Altre manifestazioni si sono svolte nello Yemen, in Afghanistan e anche in Siria, dove i dimostranti hanno gridato: «Gli amati dal Profeta, in Siria, vengono massacrati». In Indonesia, alcune decine di esponenti del partito Islamic Defenders Front hanno bruciato la bandiera americana davanti al consolato Usa a Medan, capoluogo della provincia di Sumatra settentrionale: «Chi insulta il profeta Maometto merita la morte», gridavano. E ancora: «Israele e l’America, nazioni terroriste». A Surabaya (nella parte est dell’isola di Giava) altre 200 persone hanno invece manifestato davanti al consolato francese, gridando: «Morte all’America, morte alla Francia».
Anche in Libano, migliaia di persone hanno risposto all’appello del segretario generale di Hezbollah, Hassan Nasrallah, dei sostenitori del partito sciita e del suo alleato, il movimento Amal, e hanno organizzato una protesta a Baalbeck, nella parte est del paese. È stata bruciata una bandiera americana e un imam ha predicato la necessità  della pena di morte per gli autori e gli attori del film.

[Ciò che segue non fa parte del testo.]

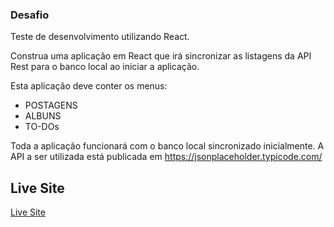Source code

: ### Desafio
Teste de desenvolvimento utilizando React.

Construa uma aplicação em React que irá sincronizar as listagens da API Rest para o banco local ao iniciar a aplicação.

Esta aplicação deve conter os menus:
- POSTAGENS
- ALBUNS
- TO-DOs

Toda a aplicação funcionará com o banco local sincronizado inicialmente.
A API a ser utilizada está publicada em https://jsonplaceholder.typicode.com/

## Live Site
[Live Site](https://react-api-challenge.netlify.app/)
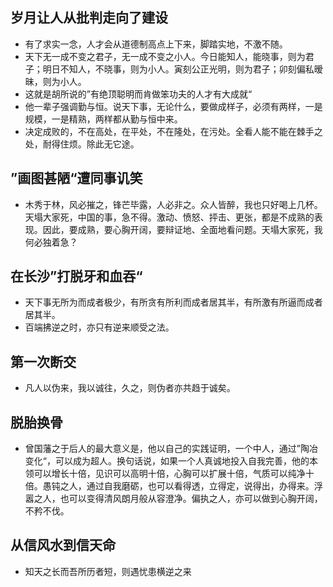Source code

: ## 岁月让人从批判走向了建设
- 有了求实一念，人才会从道德制高点上下来，脚踏实地，不激不随。
- 天下无一成不变之君子，无一成不变之小人。今日能知人，能晓事，则为君子；明日不知人，不晓事，则为小人。寅刻公正光明，则为君子；卯刻偏私暧昧，则为小人。
- 这就是胡所说的”有绝顶聪明而肯做笨功夫的人才有大成就“
- 他一辈子强调勤与恒。说天下事，无论什么，要做成样子，必须有两样，一是规模，一是精熟，两样都从勤与恒中来。
- 决定成败的，不在高处，在平处，不在隆处，在污处。全看人能不能在棘手之处，耐得住烦。除此无它途。

## ”画图甚陋“遭同事讥笑

- 木秀于林，风必摧之，锋芒毕露，人必非之。众人皆醉，我也只好喝上几杯。天塌大家死，中国的事，急不得。激动、愤怒、抨击、更张，都是不成熟的表现。因此，要成熟，要心胸开阔，要辩证地、全面地看问题。天塌大家死，我何必独着急？

## 在长沙”打脱牙和血吞“

- 天下事无所为而成者极少，有所贪有所利而成者居其半，有所激有所逼而成者居其半。
- 百端拂逆之时，亦只有逆来顺受之法。
	  
## 第一次断交

- 凡人以伪来，我以诚往，久之，则伪者亦共趋于诚矣。
	  
## 脱胎换骨

- 曾国藩之于后人的最大意义是，他以自己的实践证明，一个中人，通过”陶冶变化“，可以成为超人。换句话说，如果一个人真诚地投入自我完善，他的本领可以增长十倍，见识可以高明十倍，心胸可以扩展十倍，气质可以纯净十倍。愚钝之人，通过自我磨砺，也可以看得透，立得定，说得出，办得来。浮嚣之人，也可以变得清风朗月般从容澄净。偏执之人，亦可以做到心胸开阔，不矜不伐。

## 从信风水到信天命

- 知天之长而吾所历者短，则遇忧患横逆之来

Intanto, un’attrice che compare nella pellicola amatoriale blasfema ha chiesto al giudice di essere cancellata dal film, sostenendo di essere stata raggirata, ma la giustizia Usa le ha dato torto. YouTube, un servizio di Google, ha impedito l’accesso all’Innocenza dei musulmani in diversi paesi, a cominciare dall’Egitto e dalla Libia, dove hanno avuto origine le violenze. Altri paesi, come il Pakistan e il Sudan, hanno bloccato da soli l’accesso al video, che denigra la figura del profeta Maometto e presenta i musulmani come immorali e violenti. Un film definito «vergognoso» anche dal segretario generale Onu Ban Ki-moon. Un mensile satirico tedesco, Titanic, ha però deciso di buttare benzina sul fuoco, annunciando per il 28 settembre una copertina satirica sull’islam.